EXCERPT PROVIDED ::
= Airbus (band) =

English rock band

Airbus is an English rock band from Portishead, England. A group of friends who attended Gordano School formed the band in 1987 under the name of Carrion, soon changing the name to Airbus.

== Line-up ==
The line-up is Nick Davidge (guitar and vocals), James Childs (guitar and vocals), Simon Hedges (bass) and Chris Fielden (drums). This line-up remained consistent until 2001. Simon decided to leave and the band briefly drafted in Oliver Morris on Bass but then they relocated to the US with Sagon Dooman playing bass until August 2002.

== History ==

=== 1993 First Cut ===
In 1993, after the release of the single Inertia which sold well in Bristol record shops, Airbus won ITV's First Cut competition. This was broadcast on the television and the filmed live performances gave the band a lot of exposure in the South West of England. The £5,000 cash prize allowed the band to invest in recording equipment and set up their own recording studio. In 1993, Airbus were approached by Geoff Barrow of the band Portishead and asked to record a B-side for their first single, "Sour Times". The band members had been friends with Barrow since school. He gave them a tape with a click track on it and Beth Gibbons’ vocal, refusing to play them the full song until they had written and recorded the music. The Airbus Reconstruction was released as a B-side on a British CD release of "Sour Times", gaining Airbus more good exposure.

PROVIDED DATA ::
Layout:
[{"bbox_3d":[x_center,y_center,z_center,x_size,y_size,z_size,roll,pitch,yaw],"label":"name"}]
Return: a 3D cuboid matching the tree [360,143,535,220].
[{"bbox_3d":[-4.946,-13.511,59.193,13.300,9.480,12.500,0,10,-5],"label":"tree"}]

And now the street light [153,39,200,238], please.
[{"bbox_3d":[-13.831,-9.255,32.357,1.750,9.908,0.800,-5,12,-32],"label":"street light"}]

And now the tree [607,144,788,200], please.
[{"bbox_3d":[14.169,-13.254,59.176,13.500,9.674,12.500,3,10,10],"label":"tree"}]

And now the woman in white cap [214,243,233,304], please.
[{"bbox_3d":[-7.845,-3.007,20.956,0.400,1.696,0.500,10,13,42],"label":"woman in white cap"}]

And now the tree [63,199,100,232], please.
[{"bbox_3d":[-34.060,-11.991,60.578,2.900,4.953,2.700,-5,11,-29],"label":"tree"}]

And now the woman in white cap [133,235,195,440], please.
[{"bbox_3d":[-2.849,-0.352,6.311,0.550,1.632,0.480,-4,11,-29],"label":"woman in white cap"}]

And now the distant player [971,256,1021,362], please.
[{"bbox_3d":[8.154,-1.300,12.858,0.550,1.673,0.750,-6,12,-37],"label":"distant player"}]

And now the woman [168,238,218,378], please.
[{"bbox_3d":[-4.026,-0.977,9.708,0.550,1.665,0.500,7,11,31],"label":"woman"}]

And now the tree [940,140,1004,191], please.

TASK REQUIREMENTS ::
1. Answer these questions using the text about the band Airbus:
(a) Under what name was the band first formed?
(b) Who played bass after the band relocated to the US?
(c) How much was the cash prize from ITV's First Cut competition?
2. From the text about the band Airbus, write out the passage from "Airbus is an" up to and including "name to Airbus.".

ANSWERS GIVEN ::
1.
(a) Carrion
(b) Sagon Dooman
(c) £5,000

2.
Airbus is an English rock band from Portishead, England. A group of friends who attended Gordano School formed the band in 1987 under the name of Carrion, soon changing the name to Airbus.